Currently, Amazon prices EBS volumes as:

$0.10 per GB-month of provisioned storage
$0.10 per 1 million I/O requests

So let’s say the database takes up 100 GB of space. That will cost them only $10 a month.

But how do you figure out the costs of the I/O requests? Turns out it’s not too difficult on Linux.

First, view your disk stats and find the drive which your database current resides on (in this example, it will be on sdh):

$ cat /proc/diskstats

sdh 123241141 1835 8055865321 1587962870 996307889 722821165 23591028861 1809891504 1 1720770520 3397713604

To get the total number of read and writes on the disk, add the first and fifth numbers together.

So in this example, we add 123241141 + 996307889 to get the total read/writes.

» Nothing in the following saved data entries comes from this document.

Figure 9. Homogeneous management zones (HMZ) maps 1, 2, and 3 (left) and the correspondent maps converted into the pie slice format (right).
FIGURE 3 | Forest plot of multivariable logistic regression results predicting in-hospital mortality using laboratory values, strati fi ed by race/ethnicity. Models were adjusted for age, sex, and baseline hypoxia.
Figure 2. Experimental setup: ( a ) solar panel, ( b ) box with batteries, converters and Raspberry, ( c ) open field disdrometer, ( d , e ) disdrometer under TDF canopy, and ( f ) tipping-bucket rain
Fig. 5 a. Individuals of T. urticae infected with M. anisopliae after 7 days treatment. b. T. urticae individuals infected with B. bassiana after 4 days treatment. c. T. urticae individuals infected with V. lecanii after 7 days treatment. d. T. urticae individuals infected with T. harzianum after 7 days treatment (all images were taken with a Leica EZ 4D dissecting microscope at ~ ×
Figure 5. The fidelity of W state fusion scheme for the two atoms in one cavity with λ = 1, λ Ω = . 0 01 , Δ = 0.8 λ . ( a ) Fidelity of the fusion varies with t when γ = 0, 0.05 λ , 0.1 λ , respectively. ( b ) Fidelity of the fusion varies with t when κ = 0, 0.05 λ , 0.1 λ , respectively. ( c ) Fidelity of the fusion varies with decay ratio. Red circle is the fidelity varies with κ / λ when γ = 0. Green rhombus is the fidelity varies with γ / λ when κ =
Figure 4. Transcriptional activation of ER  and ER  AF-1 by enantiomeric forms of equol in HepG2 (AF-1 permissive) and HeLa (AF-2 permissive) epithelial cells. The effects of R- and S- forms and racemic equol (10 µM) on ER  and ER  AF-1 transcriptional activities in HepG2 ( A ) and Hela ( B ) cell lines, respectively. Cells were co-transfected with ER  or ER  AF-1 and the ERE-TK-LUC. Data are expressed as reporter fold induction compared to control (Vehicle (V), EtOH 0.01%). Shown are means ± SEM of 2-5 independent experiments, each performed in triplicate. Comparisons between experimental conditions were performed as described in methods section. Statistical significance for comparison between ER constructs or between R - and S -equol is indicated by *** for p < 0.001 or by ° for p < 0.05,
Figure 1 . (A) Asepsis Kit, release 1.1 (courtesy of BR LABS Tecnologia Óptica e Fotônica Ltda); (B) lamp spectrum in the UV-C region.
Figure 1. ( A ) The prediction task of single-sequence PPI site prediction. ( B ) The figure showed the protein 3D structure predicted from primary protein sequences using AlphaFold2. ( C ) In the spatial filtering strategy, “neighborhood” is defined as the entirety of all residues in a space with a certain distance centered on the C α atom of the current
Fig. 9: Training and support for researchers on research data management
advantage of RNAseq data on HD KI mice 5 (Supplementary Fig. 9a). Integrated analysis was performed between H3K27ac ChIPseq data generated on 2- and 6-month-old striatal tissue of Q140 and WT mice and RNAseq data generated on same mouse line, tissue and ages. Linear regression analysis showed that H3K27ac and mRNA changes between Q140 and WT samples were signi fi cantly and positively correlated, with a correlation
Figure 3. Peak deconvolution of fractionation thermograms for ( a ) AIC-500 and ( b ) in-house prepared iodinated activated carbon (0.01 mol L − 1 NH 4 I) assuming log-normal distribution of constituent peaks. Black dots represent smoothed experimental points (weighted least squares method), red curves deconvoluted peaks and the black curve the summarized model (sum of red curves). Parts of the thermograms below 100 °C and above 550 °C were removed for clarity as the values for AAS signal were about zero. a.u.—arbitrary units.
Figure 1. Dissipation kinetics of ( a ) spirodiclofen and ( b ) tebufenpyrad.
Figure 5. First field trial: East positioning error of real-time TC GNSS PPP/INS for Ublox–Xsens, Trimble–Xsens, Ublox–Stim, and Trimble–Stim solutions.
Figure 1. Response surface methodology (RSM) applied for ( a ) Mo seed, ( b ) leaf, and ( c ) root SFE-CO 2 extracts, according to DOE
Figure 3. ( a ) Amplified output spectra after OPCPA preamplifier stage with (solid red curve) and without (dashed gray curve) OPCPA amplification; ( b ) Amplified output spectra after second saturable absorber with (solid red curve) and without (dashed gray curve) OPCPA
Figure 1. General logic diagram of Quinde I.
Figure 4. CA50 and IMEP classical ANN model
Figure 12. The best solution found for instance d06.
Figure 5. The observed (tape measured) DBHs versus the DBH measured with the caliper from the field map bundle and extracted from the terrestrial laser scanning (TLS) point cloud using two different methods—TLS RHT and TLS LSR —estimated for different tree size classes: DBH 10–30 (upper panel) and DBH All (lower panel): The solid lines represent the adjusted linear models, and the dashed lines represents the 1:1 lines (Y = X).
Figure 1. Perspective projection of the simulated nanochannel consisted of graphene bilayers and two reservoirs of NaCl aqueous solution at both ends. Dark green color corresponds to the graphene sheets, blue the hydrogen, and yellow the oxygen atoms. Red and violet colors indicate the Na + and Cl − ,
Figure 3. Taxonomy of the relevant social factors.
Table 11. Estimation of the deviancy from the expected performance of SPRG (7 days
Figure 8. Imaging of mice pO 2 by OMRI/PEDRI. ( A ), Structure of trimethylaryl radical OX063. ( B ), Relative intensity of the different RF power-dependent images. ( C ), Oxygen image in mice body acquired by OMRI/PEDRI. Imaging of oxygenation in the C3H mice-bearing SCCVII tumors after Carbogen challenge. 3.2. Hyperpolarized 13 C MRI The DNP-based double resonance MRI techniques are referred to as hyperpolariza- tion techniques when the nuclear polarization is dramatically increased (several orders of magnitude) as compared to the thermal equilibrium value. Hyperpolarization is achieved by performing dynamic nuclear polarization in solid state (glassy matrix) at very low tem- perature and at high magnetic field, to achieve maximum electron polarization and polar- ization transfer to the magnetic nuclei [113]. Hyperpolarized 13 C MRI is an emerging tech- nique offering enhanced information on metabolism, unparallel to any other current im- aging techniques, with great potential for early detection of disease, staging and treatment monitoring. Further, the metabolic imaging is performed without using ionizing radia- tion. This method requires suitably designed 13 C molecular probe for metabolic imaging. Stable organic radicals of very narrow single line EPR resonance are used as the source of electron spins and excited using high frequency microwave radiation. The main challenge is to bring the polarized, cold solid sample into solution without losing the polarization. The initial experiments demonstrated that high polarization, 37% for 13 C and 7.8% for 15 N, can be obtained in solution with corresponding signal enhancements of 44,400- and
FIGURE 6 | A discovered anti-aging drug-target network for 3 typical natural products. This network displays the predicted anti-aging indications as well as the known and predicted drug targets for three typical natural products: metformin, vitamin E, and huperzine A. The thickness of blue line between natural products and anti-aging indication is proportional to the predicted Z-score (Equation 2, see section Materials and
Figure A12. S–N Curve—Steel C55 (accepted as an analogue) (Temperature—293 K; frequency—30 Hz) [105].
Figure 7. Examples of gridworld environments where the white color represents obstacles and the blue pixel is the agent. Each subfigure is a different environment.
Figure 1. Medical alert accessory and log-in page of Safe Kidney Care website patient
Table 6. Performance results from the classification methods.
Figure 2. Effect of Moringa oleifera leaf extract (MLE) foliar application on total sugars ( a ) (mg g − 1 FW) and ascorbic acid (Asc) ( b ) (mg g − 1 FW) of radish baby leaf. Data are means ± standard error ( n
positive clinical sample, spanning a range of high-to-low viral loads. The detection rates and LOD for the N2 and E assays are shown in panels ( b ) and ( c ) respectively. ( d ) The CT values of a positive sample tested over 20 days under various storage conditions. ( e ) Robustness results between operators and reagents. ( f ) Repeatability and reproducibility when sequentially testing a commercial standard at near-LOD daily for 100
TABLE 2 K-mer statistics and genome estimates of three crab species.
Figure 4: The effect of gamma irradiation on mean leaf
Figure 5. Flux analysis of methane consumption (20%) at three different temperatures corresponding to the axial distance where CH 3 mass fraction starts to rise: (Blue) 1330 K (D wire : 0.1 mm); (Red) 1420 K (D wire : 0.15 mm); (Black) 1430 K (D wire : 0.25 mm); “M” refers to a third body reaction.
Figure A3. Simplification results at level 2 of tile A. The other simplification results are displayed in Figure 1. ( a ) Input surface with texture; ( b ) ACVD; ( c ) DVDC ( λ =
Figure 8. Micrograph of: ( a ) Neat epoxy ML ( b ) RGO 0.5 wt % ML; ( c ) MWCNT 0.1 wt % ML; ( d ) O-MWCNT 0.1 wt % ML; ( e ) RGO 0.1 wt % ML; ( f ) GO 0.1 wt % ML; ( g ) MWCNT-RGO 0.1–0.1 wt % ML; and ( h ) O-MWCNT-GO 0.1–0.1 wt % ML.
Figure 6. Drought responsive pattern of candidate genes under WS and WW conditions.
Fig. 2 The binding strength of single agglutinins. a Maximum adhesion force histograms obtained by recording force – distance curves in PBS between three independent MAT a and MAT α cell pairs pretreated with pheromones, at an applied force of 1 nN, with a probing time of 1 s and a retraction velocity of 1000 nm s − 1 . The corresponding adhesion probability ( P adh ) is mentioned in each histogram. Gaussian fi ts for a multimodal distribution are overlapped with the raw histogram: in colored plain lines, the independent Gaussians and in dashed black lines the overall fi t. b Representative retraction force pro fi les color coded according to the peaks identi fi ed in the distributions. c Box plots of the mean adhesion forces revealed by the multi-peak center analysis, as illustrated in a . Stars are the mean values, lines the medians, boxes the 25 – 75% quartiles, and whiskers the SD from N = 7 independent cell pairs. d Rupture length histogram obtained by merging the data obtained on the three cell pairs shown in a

Next, we’ll need to know how many days the system has been up for:

$ uptime
10:00:0 up 100 days, 20:11, 1 user, load average: 0.50, 0.50, 0.50

Now the formula to estimate your EBS I/O costs will be:

Cost = [$0.10 * 30 days * ((first number) + (fifth number) / (days of uptime))] / 1 Million IO Requests

So from our example, the calculation will be:

0.10 * 30 * [(123241141 + 996307889) / 100] = 33586470.9
33586470.9 / 1 Million IO Requests = 33.5864709

So our monthly EBS IO request cost wil be approximately $33.58 when the database is moved to EBS!

Credit goes to Brian Ghidinelli for figuring this out!